There’s a lot of talk about how adult fiction, particularly literary fiction, is harder to find online, and as a blogger for a site that tries to cover it all, I certainly can’t argue with that. How do you stay on top of queer lit coming out, and is there any you’d particularly like to recommend, or are especially excited to read?
I would say that I try and search for it, for sure, but there are places I definitely go to hear about new queer lit. One of those places is Lambda Literary. I also have a large community of queer writers who I trust and value their opinions, so I am forever picking everyone’s brains when it comes to new work. There is also a ton of queer poetry out there now that I am obsessed with and I don’t think gets talked about as much as it should. Tommy Pico’s entire body of work is a revelation. I wish everyone could read every single book of his! I love T Kira Madden’s memoir that dropped in March, Long Live the Tribe of Fatherless Girls. Also Nicole Dennis-Benn’s Patsy that drops very soon! Jaquira Diaz has an essay collection dropping as well called Ordinary Girls.
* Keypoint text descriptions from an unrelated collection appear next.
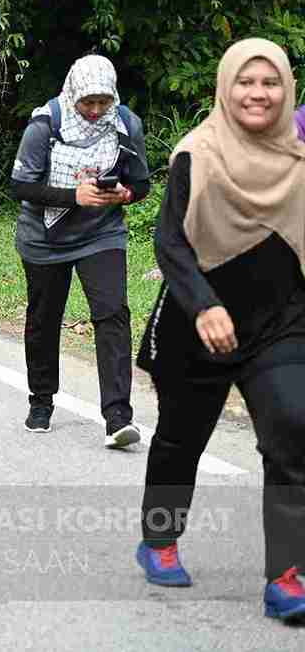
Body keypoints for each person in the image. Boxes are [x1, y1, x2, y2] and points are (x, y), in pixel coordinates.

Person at [134, 39, 305, 621]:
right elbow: (170, 241)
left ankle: (285, 575)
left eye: (271, 83)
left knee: (293, 429)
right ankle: (159, 539)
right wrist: (204, 304)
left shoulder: (300, 162)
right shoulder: (197, 154)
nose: (258, 93)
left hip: (279, 327)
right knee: (181, 441)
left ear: (287, 90)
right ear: (225, 87)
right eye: (246, 82)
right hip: (195, 322)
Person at [9, 54, 150, 444]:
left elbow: (142, 184)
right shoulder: (46, 125)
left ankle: (118, 417)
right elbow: (21, 186)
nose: (94, 111)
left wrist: (125, 193)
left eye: (103, 103)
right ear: (72, 94)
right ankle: (41, 401)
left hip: (100, 234)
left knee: (112, 313)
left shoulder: (126, 125)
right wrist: (74, 195)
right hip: (44, 237)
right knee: (44, 318)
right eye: (87, 102)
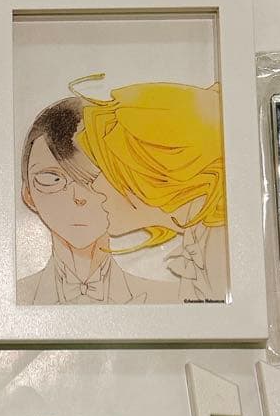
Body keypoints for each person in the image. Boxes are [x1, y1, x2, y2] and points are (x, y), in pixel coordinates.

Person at [73, 79, 229, 302]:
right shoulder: (202, 240)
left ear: (157, 168)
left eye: (107, 167)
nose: (96, 186)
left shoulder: (218, 250)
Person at [16, 98, 170, 304]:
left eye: (93, 178)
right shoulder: (12, 298)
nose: (77, 197)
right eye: (51, 179)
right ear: (28, 195)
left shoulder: (163, 297)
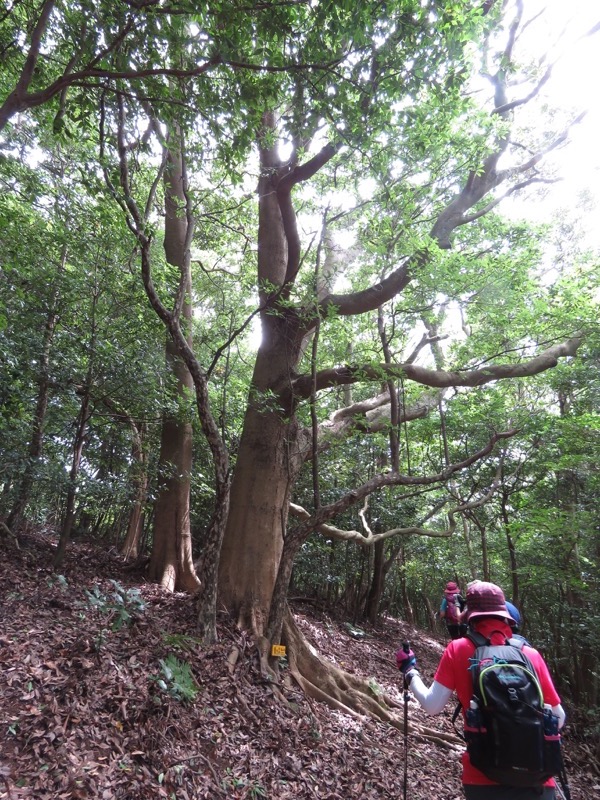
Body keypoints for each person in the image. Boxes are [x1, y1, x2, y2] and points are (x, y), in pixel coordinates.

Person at [397, 580, 566, 799]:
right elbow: (559, 717)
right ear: (504, 613)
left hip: (482, 778)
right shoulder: (529, 654)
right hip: (539, 779)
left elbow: (432, 706)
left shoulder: (458, 649)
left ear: (470, 614)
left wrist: (410, 673)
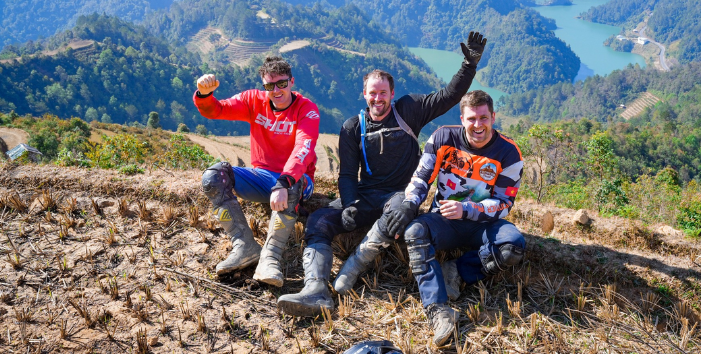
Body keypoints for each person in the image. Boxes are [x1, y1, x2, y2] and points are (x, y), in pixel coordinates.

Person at [276, 32, 487, 317]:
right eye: (372, 93)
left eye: (383, 93)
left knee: (399, 211)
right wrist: (350, 204)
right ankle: (315, 290)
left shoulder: (409, 111)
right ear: (364, 94)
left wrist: (469, 65)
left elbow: (448, 97)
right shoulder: (352, 127)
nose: (378, 99)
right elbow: (348, 174)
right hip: (365, 195)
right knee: (318, 219)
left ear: (392, 94)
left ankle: (351, 268)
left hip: (400, 195)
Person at [387, 90, 525, 346]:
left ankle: (458, 271)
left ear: (493, 117)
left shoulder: (509, 153)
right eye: (471, 119)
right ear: (462, 119)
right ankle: (438, 311)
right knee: (415, 233)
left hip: (484, 225)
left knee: (513, 246)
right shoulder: (443, 137)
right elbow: (422, 177)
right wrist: (410, 204)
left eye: (483, 118)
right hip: (443, 221)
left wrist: (468, 210)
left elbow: (505, 204)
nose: (478, 125)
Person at [193, 56, 320, 285]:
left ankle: (269, 258)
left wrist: (284, 181)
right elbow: (217, 110)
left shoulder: (307, 109)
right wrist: (204, 94)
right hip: (261, 176)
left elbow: (304, 148)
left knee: (292, 185)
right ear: (264, 87)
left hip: (298, 179)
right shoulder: (253, 100)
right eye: (269, 86)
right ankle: (244, 246)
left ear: (292, 82)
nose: (276, 90)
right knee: (213, 177)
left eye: (281, 83)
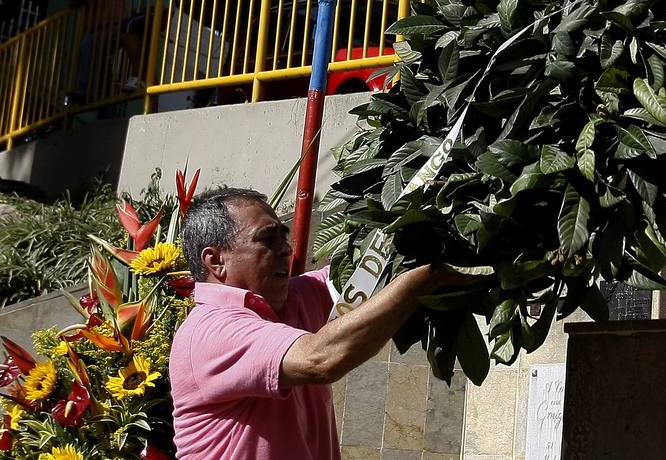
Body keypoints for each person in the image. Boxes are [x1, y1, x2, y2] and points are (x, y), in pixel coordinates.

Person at [170, 188, 460, 460]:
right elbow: (320, 360)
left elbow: (367, 267)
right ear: (216, 260)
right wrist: (423, 281)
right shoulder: (209, 330)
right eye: (267, 239)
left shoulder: (298, 296)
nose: (286, 250)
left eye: (284, 238)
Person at [66, 0, 120, 103]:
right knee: (101, 69)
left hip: (114, 27)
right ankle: (108, 109)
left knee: (88, 45)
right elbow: (73, 1)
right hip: (92, 30)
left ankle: (83, 91)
That’s very queer and also VERY Florida.
And finally, perhaps most important question: what is, technically, the best ravioli?
Human beings are the finest raviolis on the planet.
Kristen Arnett is a queer fiction and essay writer. She was awarded Ninth Letter‘s 2015 Literary Award in Fiction, was runner-up for the 2016 Robert Watson Literary Prize at The Greensboro Review, and was a finalist for Indiana Review’s 2016 Fiction Prize. She’s a columnist for Literary Hub and her work has appeared or is upcoming at North American Review, The Normal School, Gulf Coast, TriQuarterly, Guernica, Electric Literature, McSweeneys, PBS Newshour, Literary Hub, Volume 1 Brooklyn, OSU’s The Journal, Catapult, Bennington Review, Portland Review, Tin House Flash Fridays/The Guardian, Salon, The Rumpus, and elsewhere. Her debut story collection, Felt in the Jaw, was published by Split Lip Press and was awarded the 2017 Coil Book Award. Her novel, Mostly Dead Things, will be published by Tin House Books in June 2019.